PROVIDED PASSAGE:
= = =

Cardioprotective effects of lixisenatide in rat myocardial ischemia-reperfusion injury studies

Lixisenatide is a glucagon-like peptide-1 analog which stimulates insulin secretion and inhibits glucagon secretion and gastric emptying. We investigated cardioprotective effects of lixisenatide in rodent models reflecting the clinical situation.

In rodent models, lixisenatide reduced in an acute setting infarct-size and improved cardiac function when administered long-term after ischemia-reperfusion injury. GLP-1 receptor independent mechanisms contribute to the described cardioprotective effect of lixisenatide. Based in part on these preclinical findings patients with cardiac dysfunction are currently being recruited for a randomized, double-blind, placebo-controlled, multicenter study with lixisenatide.

The acute cardiac effects of lixisenatide were investigated in isolated rat hearts subjected to brief ischemia and reperfusion. Effects of chronic treatment with lixisenatide on cardiac function were assessed in a modified rat heart failure model after only transient coronary occlusion followed by long-term reperfusion. Freshly isolated cardiomyocytes were used to investigate cell-type specific mechanisms of lixisenatide action.

= = =

TASK OBJECTIVE:
Reproduce the lixisenatide passage above word for word, from its title to its last sentence.

(Stored items)

= = =

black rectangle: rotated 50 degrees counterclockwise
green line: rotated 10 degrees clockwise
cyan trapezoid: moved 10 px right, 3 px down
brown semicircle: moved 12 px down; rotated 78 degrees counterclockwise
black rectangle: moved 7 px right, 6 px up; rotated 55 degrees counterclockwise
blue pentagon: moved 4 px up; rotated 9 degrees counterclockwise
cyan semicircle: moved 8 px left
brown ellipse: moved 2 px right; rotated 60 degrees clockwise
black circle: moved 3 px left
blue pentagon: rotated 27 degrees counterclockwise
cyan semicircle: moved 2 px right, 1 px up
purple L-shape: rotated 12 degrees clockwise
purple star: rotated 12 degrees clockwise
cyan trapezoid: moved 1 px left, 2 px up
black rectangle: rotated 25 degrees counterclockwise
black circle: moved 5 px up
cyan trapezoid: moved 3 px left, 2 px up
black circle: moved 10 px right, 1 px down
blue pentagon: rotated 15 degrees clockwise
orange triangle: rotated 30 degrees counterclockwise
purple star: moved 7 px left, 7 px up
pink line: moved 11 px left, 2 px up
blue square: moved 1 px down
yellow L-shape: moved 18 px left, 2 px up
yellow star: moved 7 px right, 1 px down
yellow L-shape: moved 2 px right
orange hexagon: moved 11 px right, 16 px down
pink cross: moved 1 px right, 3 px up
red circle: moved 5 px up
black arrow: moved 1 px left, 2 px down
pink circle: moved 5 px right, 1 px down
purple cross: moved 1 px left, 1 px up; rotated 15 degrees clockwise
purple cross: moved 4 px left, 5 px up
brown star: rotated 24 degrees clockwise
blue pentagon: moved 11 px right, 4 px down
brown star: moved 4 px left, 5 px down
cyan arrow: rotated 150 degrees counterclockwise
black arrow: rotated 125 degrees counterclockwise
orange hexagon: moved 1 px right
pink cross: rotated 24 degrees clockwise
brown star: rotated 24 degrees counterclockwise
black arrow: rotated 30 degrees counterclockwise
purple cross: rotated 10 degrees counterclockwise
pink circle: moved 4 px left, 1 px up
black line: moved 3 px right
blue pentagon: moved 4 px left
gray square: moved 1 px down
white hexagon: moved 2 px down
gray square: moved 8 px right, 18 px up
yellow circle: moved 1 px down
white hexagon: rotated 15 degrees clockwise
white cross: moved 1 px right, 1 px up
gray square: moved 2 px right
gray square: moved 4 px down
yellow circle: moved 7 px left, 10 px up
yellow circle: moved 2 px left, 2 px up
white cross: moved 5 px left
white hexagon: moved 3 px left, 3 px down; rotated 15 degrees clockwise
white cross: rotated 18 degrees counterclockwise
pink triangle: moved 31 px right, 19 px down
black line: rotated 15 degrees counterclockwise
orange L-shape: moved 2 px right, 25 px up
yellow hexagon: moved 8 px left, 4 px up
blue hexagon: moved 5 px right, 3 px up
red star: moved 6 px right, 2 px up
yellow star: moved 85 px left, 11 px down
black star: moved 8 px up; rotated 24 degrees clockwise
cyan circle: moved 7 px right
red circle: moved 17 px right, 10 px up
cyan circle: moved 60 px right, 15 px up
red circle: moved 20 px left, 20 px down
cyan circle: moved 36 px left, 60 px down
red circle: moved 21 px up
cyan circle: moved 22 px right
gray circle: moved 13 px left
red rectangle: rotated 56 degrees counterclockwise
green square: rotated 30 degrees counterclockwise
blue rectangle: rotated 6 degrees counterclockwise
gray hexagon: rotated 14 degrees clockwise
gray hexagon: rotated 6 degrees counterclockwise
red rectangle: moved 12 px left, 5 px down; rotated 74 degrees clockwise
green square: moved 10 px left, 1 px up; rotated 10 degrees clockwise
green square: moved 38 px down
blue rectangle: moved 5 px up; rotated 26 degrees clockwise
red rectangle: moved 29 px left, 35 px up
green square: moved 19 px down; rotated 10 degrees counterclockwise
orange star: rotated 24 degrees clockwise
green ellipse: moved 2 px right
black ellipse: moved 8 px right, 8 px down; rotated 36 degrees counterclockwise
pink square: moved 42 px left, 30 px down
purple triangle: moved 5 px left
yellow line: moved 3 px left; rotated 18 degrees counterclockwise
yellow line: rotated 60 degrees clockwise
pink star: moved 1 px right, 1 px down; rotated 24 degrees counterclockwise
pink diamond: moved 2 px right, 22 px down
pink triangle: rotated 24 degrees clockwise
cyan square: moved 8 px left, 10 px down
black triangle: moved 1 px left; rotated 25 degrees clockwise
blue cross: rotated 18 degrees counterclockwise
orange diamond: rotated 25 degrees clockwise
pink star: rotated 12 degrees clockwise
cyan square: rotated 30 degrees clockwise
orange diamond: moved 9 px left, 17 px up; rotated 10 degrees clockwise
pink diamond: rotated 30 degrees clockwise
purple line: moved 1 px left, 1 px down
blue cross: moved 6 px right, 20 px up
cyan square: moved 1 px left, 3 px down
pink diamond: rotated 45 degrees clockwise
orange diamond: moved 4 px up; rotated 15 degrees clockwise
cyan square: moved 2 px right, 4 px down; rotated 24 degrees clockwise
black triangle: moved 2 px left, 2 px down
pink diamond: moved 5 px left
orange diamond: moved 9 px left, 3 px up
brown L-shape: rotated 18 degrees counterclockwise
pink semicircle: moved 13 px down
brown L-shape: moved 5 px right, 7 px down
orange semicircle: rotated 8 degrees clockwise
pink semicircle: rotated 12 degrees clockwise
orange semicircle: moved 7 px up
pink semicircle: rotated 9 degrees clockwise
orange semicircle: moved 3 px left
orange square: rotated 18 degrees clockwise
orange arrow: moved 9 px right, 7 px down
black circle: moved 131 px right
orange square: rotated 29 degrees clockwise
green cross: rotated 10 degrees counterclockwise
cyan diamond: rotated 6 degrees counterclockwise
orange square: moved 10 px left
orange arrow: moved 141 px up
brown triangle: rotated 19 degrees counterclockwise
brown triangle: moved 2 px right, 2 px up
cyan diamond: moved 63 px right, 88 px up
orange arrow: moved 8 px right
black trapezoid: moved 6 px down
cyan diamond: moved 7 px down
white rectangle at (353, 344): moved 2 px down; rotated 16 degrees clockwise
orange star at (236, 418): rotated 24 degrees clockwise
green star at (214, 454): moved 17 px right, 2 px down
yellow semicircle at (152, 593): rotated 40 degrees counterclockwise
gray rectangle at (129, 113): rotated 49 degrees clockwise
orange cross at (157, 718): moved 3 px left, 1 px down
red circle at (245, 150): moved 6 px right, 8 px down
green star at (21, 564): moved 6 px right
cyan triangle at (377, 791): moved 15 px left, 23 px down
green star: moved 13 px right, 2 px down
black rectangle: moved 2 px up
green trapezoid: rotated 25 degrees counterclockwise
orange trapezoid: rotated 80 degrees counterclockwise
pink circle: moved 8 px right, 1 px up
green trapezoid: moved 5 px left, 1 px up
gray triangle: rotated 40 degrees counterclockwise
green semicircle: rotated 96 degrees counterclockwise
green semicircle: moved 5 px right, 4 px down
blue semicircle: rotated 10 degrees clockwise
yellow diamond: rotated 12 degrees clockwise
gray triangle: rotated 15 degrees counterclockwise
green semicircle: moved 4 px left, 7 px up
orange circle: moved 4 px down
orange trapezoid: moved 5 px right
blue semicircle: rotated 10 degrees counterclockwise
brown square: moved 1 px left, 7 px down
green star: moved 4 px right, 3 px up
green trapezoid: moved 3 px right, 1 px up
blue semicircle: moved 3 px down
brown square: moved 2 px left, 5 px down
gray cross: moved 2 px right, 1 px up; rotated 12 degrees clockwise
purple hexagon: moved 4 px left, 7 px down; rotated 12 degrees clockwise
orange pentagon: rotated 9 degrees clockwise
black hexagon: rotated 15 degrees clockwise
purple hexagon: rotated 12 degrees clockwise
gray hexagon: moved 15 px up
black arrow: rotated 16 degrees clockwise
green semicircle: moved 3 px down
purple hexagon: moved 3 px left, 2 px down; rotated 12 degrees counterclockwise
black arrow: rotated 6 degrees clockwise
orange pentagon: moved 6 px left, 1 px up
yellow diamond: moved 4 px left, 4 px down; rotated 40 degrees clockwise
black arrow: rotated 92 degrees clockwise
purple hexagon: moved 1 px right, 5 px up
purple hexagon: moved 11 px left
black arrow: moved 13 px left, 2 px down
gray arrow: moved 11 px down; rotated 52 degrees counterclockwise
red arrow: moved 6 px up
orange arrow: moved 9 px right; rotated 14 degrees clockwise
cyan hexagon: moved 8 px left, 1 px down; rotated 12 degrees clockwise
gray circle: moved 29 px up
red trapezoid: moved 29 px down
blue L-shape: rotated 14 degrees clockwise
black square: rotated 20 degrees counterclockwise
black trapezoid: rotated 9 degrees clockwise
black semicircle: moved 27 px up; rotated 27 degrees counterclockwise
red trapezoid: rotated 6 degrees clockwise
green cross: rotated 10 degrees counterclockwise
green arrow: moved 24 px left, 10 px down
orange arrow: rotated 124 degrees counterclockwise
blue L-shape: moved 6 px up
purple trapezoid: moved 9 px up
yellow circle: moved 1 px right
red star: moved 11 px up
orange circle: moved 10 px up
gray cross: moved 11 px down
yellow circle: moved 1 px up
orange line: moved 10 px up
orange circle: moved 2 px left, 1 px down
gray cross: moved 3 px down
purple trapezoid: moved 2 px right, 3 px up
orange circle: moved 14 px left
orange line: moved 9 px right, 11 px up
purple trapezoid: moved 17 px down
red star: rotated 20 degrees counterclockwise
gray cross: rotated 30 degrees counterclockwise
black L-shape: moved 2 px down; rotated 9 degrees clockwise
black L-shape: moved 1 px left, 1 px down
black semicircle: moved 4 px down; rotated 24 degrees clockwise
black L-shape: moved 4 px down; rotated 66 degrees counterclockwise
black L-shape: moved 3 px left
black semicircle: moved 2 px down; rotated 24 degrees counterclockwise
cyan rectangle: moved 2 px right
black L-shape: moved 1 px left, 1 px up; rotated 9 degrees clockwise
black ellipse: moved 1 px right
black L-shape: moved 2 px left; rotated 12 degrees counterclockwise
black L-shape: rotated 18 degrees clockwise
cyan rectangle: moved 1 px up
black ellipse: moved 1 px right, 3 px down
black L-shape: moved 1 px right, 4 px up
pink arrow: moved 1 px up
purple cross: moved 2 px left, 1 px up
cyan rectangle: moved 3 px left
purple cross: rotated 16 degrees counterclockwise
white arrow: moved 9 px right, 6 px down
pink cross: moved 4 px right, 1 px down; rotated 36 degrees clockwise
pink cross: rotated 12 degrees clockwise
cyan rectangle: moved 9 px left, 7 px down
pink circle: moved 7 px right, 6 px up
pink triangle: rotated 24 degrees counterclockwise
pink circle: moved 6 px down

= = =

ANSWER TO THIS EXERCISE:
Cardioprotective effects of lixisenatide in rat myocardial ischemia-reperfusion injury studies

Lixisenatide is a glucagon-like peptide-1 analog which stimulates insulin secretion and inhibits glucagon secretion and gastric emptying. We investigated cardioprotective effects of lixisenatide in rodent models reflecting the clinical situation.

In rodent models, lixisenatide reduced in an acute setting infarct-size and improved cardiac function when administered long-term after ischemia-reperfusion injury. GLP-1 receptor independent mechanisms contribute to the described cardioprotective effect of lixisenatide. Based in part on these preclinical findings patients with cardiac dysfunction are currently being recruited for a randomized, double-blind, placebo-controlled, multicenter study with lixisenatide.

The acute cardiac effects of lixisenatide were investigated in isolated rat hearts subjected to brief ischemia and reperfusion. Effects of chronic treatment with lixisenatide on cardiac function were assessed in a modified rat heart failure model after only transient coronary occlusion followed by long-term reperfusion. Freshly isolated cardiomyocytes were used to investigate cell-type specific mechanisms of lixisenatide action.